When Emily and I stepped off the plane from Hyderabad to Tamil Nadu, a giant stone warrior goddess watching over baggage claim immediately captured my attention. Our drive from the airport to Villupuram revealed several other huge deities, such as a two-story high Hanuman. The only other time I have seen gods this big was during Ganesh Chaturthi in Hyderabad, where icons are lifted by cranes to be submerged in the lake.
I didn’t know when I saw that airport goddess that her size and power would mimic the potential of the students we would meet through Communities Rising. Over the past two weeks, we have been conducting short TMS photography and video workshops at several schools. Our students faced a very condensed curriculum interrupted by a multitude of holidays, but still they managed to take to the concepts and cameras with amazing creativity. These students made our stay in Tamil Nadu unforgettable.

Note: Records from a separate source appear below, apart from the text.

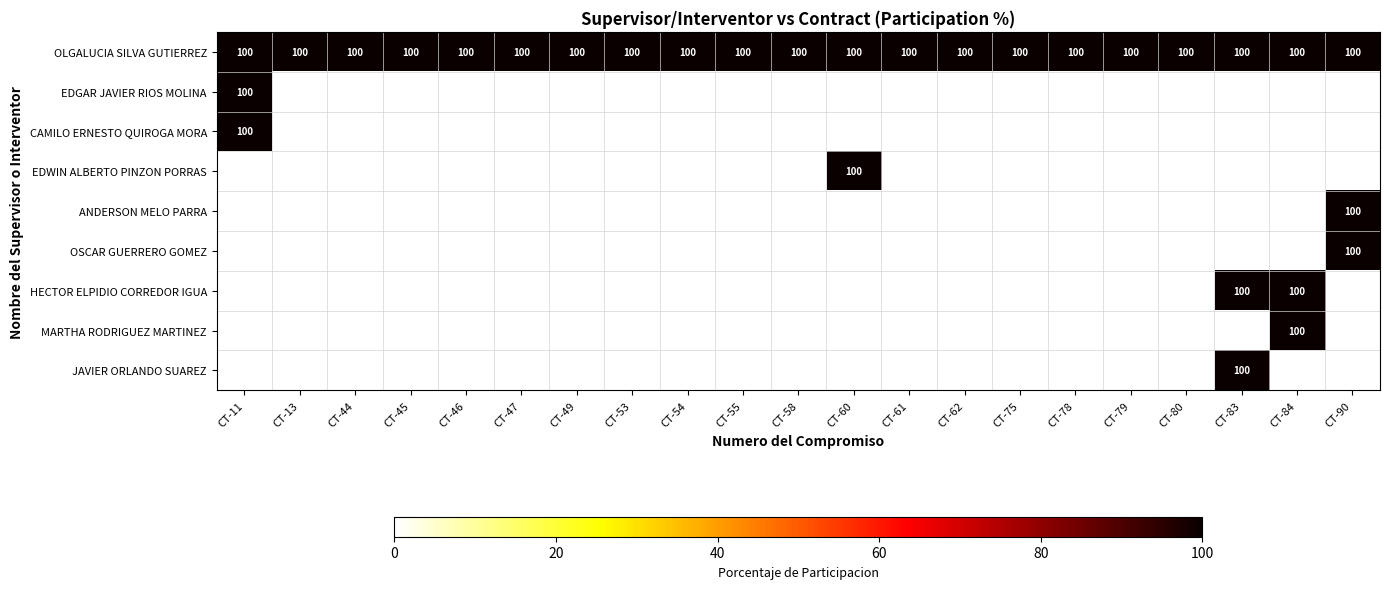

Reading left to right, transcribe all the data shown in this chart.

OLGALUCIA SILVA GUTIERREZ: 100	100	100	100	100	100	100	100	100	100	100	100	100	100	100	100	100	100	100	100	100
EDGAR JAVIER RIOS MOLINA: 100	0	0	0	0	0	0	0	0	0	0	0	0	0	0	0	0	0	0	0	0
CAMILO ERNESTO QUIROGA MORA: 100	0	0	0	0	0	0	0	0	0	0	0	0	0	0	0	0	0	0	0	0
EDWIN ALBERTO PINZON PORRAS: 0	0	0	0	0	0	0	0	0	0	0	100	0	0	0	0	0	0	0	0	0
ANDERSON MELO PARRA: 0	0	0	0	0	0	0	0	0	0	0	0	0	0	0	0	0	0	0	0	100
OSCAR GUERRERO GOMEZ: 0	0	0	0	0	0	0	0	0	0	0	0	0	0	0	0	0	0	0	0	100
HECTOR ELPIDIO CORREDOR IGUA: 0	0	0	0	0	0	0	0	0	0	0	0	0	0	0	0	0	0	100	100	0
MARTHA RODRIGUEZ MARTINEZ: 0	0	0	0	0	0	0	0	0	0	0	0	0	0	0	0	0	0	0	100	0
JAVIER ORLANDO SUAREZ: 0	0	0	0	0	0	0	0	0	0	0	0	0	0	0	0	0	0	100	0	0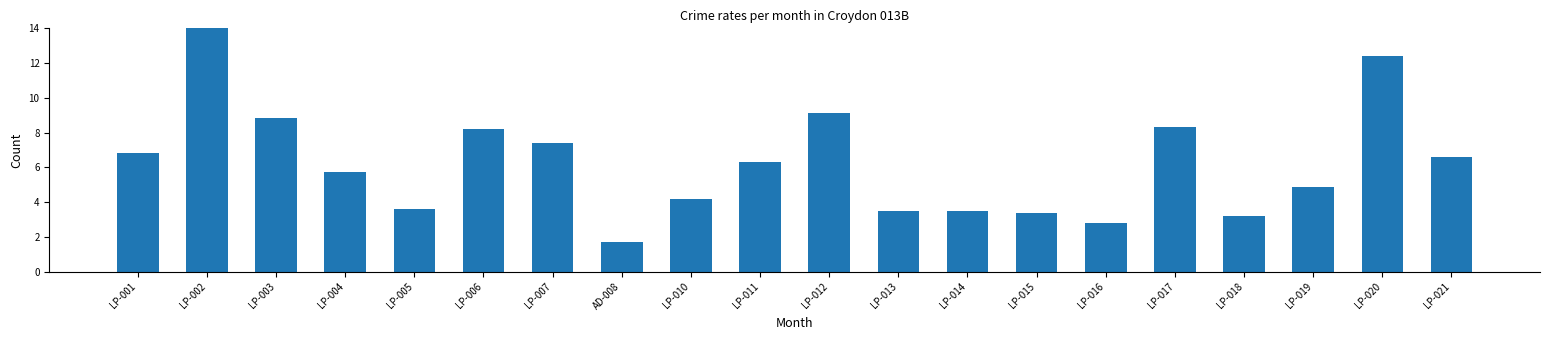

Count the number of data series in this chart.

1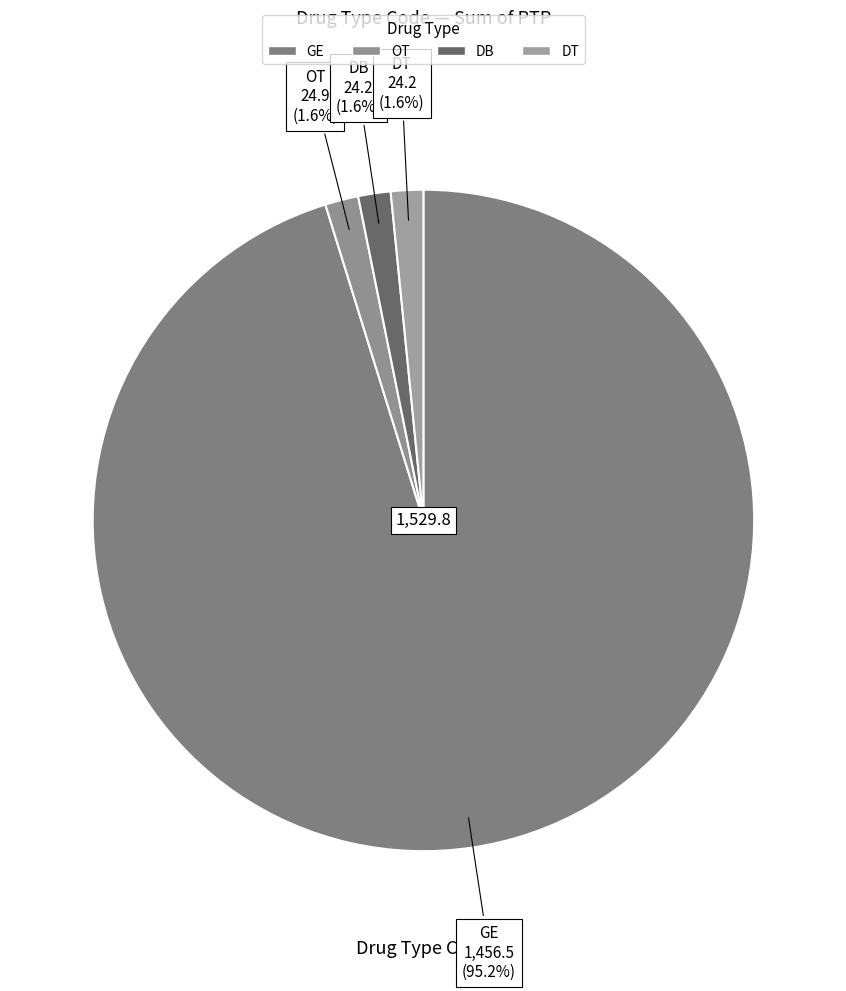

Between GE and DT, which is larger?

GE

At Anilady School, we taught 7th and 8th standards. With Philip as our trusty translator and Siva as our go-to for drawing out the best in the kids, we found a new rhythm in our teaching. The students were clever, eager and kind. Each class had a “free-shoot” period in which we would break into small groups, venture outside and explore the beautiful school with our cameras.

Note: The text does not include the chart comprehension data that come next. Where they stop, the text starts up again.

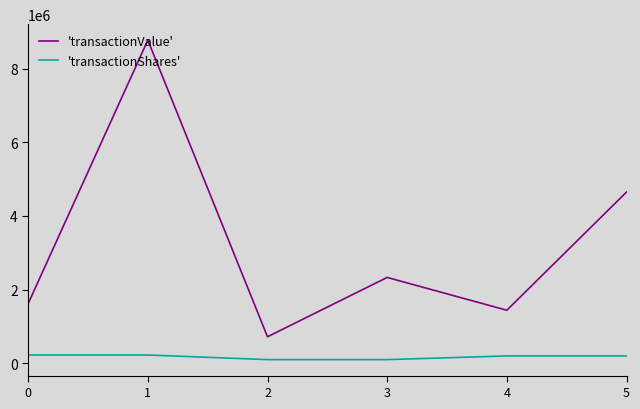

What is the sum of the 'transactionShares' values at 5 and 4?

400000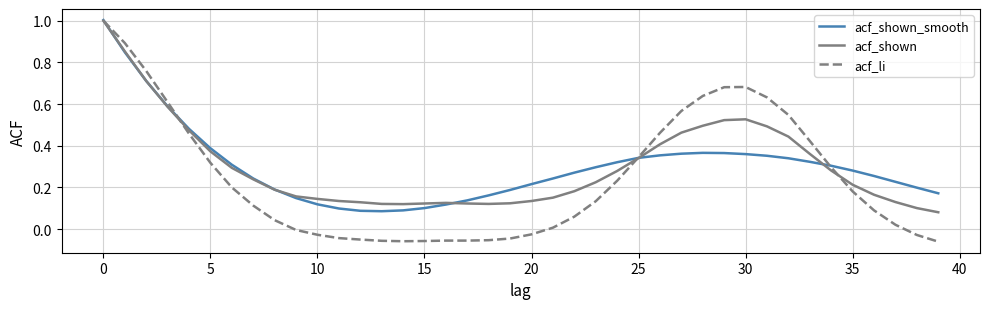

Which series has the largest range (max minus min)?

acf_li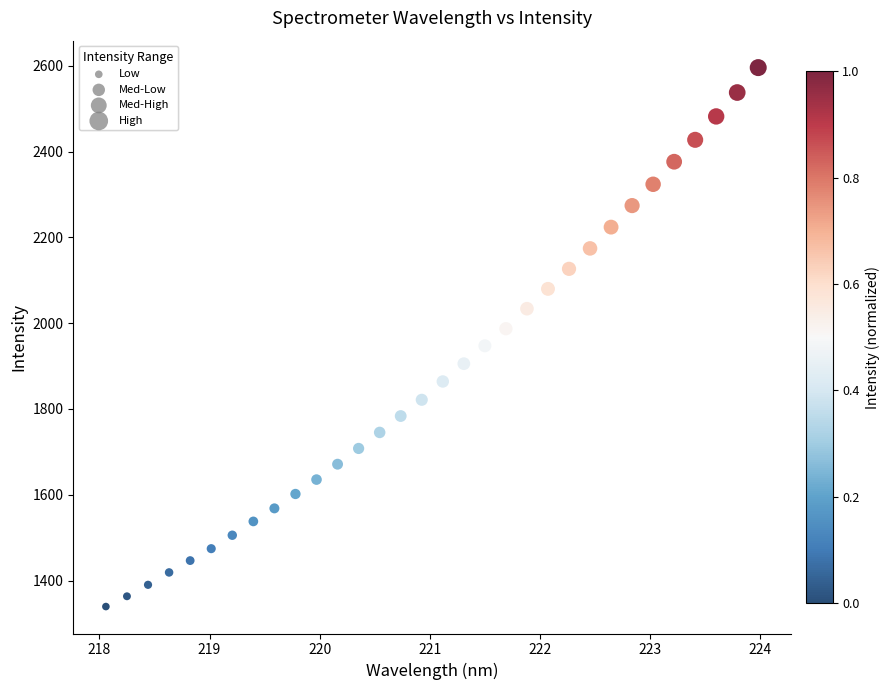

What is the range of Y values (max minus min)?

1256.5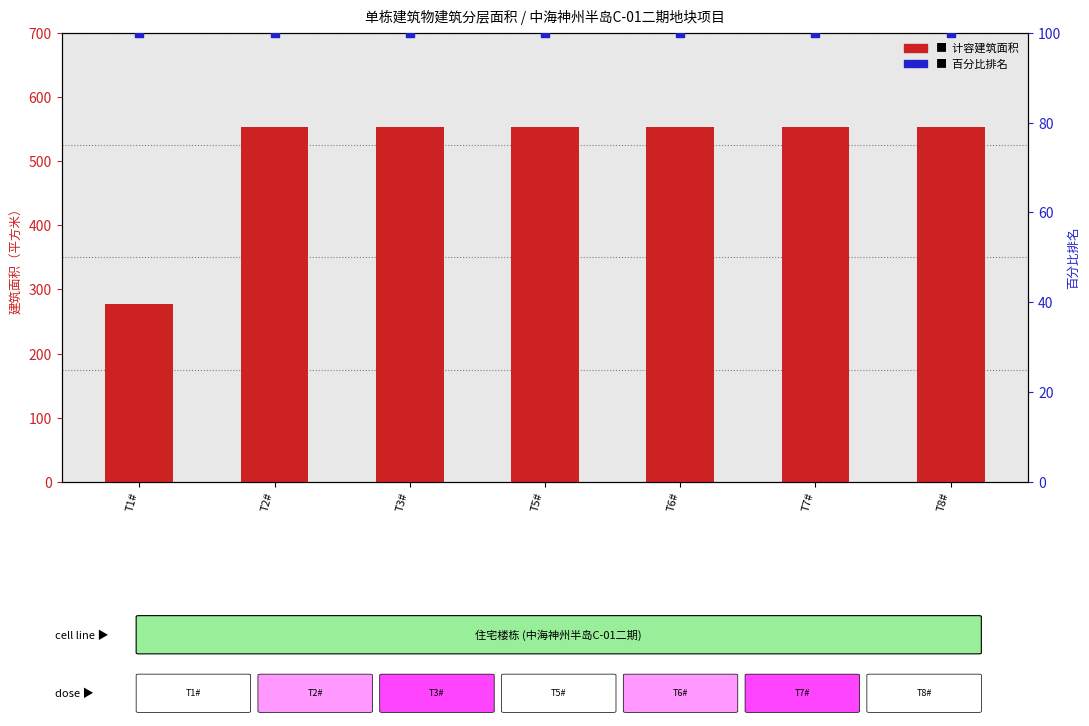

At which category is the sum across all series the highest?

T2#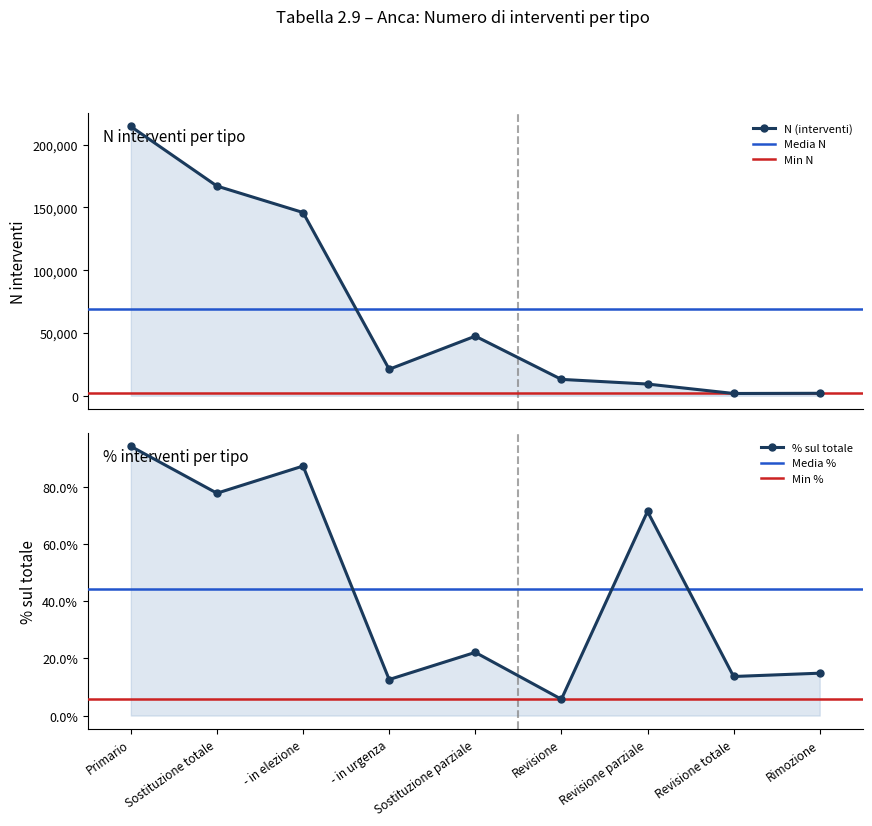

How many interior local peaks does the % sul totale series have?

3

What was striking about this experience was the fact that most of the students did not speak any English. We wanted to push them to incorporate other useful skills in their photographic pursuits (such as emotional expression, English practice and teamwork), but to do so made the support of our teaching team essential. We needed more than just translators; we needed teachers who truly understood the objectives of the program. The individuals we worked with far surpassed our hopes and stand as prime examples of how programs such as TMS can overcome immense cultural and language challenges with the right help.
These classes were very gratifying for us as teachers. In spite of having a large number of students, we were able to form special relationships. I also feel that we achieved our key goal of having each student contribute his or her ideas and have hands-on time with the equipment.
One student in particular comes to mind: Arul Prakash, a Vikravandi hostel boy whose friendliness and intelligence shone through even on our first day of class. Arul is a student that any teacher would dream of having; quick to learn, dependable and sweet with just a hint of mischievousness and humor to make working with him a joy. I taught Arul how to edit on iMovie using my laptop and spent some extra one-on-one sessions with him. By the end of the stay, he could easily put together a basic stop motion animation, add text and transitions and burn his work to a DVD.
These two weeks at Communities Rising have been some of the most memorable during our time in India. Just as that first image of the stone goddess stands out in my mind, the smiles, creativity and joy in these students will stay with me forever. I certainly plan to be back!